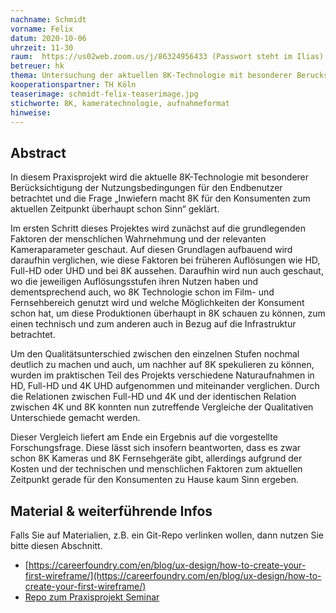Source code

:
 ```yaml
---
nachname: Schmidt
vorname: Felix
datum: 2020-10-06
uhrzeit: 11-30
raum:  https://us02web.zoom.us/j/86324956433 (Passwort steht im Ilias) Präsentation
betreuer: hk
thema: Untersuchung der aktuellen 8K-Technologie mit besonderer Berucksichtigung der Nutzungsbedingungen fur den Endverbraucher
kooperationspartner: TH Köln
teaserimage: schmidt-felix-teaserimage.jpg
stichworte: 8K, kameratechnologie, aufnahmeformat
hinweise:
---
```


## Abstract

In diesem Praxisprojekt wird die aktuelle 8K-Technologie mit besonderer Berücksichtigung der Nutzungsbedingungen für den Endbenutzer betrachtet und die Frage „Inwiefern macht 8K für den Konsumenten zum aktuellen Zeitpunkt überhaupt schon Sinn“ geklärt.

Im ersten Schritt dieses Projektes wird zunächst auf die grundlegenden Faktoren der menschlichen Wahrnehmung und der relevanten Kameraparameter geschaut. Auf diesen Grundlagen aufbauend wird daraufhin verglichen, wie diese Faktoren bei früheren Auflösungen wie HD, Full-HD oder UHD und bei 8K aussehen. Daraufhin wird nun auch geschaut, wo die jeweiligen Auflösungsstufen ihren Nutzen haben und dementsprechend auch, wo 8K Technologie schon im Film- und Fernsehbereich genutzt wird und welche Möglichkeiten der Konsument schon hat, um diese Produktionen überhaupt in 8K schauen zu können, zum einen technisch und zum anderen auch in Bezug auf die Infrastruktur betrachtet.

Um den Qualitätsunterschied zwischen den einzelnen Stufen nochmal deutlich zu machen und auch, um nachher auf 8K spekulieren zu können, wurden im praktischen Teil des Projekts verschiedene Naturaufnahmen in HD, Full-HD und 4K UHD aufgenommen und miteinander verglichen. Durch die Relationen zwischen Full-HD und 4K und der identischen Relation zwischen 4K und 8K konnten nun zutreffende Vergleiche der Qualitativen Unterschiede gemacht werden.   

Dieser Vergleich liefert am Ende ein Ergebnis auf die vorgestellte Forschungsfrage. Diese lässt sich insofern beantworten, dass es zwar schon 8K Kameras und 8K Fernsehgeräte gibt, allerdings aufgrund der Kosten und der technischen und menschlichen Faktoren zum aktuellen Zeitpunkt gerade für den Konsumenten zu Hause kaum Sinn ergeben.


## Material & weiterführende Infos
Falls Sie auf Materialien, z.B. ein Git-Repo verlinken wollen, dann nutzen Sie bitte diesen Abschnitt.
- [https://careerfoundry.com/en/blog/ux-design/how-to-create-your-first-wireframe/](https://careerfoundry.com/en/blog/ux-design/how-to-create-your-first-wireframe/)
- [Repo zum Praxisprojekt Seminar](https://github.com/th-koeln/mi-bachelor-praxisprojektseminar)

---

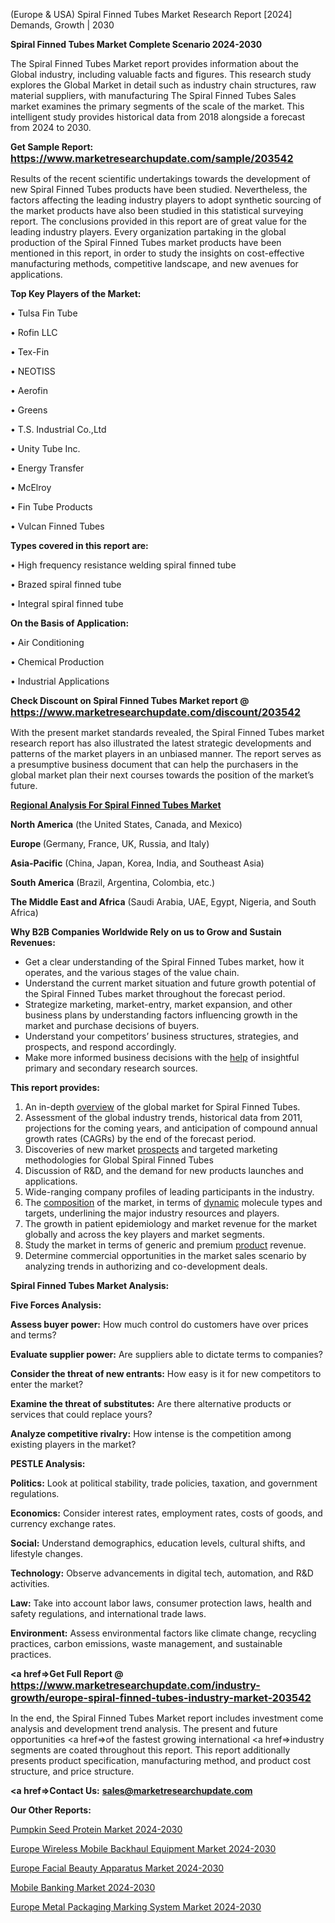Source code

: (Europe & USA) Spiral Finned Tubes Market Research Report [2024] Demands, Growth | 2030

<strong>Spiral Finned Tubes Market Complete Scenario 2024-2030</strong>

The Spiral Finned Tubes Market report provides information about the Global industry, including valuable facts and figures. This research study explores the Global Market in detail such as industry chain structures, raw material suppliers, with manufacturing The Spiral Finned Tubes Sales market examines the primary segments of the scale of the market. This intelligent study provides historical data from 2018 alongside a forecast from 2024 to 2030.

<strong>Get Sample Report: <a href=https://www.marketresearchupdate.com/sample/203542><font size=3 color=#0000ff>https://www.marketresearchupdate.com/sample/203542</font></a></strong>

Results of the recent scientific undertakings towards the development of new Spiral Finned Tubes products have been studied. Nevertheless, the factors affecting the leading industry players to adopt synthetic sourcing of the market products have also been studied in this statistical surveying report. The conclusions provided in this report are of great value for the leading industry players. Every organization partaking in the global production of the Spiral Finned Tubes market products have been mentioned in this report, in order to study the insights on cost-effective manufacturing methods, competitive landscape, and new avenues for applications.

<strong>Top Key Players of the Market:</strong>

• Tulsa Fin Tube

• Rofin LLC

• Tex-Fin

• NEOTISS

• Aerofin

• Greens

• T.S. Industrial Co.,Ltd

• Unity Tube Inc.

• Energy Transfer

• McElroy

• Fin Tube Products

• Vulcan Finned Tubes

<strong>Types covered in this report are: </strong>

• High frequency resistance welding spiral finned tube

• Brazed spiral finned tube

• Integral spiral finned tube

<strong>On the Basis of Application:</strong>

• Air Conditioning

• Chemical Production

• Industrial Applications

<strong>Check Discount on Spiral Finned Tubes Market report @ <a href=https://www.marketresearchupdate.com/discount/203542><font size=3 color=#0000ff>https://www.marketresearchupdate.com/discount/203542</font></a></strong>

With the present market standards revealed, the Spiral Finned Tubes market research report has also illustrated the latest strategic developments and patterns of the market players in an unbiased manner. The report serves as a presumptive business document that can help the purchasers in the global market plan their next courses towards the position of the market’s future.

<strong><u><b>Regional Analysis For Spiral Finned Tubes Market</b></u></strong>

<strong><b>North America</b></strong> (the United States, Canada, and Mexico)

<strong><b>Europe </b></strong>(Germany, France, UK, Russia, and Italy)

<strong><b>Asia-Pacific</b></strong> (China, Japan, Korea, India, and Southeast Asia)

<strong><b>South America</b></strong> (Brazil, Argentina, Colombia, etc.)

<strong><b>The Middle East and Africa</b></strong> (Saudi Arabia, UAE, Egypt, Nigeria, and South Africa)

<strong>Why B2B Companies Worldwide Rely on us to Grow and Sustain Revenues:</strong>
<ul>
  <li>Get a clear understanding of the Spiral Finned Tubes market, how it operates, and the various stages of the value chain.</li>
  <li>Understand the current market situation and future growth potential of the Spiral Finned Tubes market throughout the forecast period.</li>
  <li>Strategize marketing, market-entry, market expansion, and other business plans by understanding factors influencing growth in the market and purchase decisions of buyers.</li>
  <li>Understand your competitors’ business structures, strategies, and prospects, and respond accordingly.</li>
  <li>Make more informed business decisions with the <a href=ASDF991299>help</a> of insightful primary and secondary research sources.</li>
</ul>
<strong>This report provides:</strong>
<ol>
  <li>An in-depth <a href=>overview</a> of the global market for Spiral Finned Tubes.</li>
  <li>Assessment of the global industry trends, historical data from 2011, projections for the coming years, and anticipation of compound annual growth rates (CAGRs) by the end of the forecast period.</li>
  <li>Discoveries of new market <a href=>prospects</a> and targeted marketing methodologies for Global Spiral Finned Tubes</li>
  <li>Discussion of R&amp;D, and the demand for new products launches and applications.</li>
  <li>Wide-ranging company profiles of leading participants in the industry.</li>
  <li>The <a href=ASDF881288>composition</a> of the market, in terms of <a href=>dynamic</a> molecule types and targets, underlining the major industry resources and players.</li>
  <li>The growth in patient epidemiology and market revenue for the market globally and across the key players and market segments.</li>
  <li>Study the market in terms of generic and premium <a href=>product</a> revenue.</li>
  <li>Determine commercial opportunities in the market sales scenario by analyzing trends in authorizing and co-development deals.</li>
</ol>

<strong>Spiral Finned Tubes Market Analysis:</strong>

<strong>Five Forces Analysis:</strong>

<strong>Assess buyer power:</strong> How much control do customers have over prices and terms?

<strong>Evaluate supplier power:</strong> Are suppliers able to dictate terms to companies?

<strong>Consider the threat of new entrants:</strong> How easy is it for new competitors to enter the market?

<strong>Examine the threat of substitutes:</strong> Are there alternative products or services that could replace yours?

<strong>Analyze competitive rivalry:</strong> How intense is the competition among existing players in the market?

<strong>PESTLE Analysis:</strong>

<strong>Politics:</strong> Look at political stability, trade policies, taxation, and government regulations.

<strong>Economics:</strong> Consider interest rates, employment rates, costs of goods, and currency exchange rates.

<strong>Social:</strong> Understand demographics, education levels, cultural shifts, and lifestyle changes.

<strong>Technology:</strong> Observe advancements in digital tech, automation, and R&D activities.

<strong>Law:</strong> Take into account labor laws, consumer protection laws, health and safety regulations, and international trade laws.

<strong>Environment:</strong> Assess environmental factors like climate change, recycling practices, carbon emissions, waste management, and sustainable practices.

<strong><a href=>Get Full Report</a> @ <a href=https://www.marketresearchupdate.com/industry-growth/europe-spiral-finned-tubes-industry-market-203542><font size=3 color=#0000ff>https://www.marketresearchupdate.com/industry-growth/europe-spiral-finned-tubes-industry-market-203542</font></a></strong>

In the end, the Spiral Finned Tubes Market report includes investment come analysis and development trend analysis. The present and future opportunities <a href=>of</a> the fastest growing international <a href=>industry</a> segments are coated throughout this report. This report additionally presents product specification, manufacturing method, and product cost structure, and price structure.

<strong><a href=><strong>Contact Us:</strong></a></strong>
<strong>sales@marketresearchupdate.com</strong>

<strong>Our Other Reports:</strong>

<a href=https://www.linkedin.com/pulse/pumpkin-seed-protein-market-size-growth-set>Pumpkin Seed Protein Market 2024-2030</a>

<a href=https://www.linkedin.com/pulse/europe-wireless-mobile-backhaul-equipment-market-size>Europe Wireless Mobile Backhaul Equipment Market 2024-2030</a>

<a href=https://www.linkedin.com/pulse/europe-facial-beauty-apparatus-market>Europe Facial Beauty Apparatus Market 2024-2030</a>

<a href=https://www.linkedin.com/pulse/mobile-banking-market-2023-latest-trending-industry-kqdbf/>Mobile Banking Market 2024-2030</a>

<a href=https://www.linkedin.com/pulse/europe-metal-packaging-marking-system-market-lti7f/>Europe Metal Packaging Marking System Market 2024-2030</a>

--

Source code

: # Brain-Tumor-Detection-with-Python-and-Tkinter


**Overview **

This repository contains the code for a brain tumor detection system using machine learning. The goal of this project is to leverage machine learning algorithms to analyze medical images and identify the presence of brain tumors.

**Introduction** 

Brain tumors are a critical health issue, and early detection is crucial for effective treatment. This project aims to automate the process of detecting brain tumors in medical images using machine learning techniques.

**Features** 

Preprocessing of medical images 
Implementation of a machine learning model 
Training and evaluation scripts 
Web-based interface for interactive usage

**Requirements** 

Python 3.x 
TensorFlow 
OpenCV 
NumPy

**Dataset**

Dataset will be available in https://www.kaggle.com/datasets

### Task statement
In the records above, locate the lines holding the word "have". Copy each of them.

### Written response
Results of the recent scientific undertakings towards the development of new Spiral Finned Tubes products have been studied. Nevertheless, the factors affecting the leading industry players to adopt synthetic sourcing of the market products have also been studied in this statistical surveying report. The conclusions provided in this report are of great value for the leading industry players. Every organization partaking in the global production of the Spiral Finned Tubes market products have been mentioned in this report, in order to study the insights on cost-effective manufacturing methods, competitive landscape, and new avenues for applications.
<strong>Assess buyer power:</strong> How much control do customers have over prices and terms?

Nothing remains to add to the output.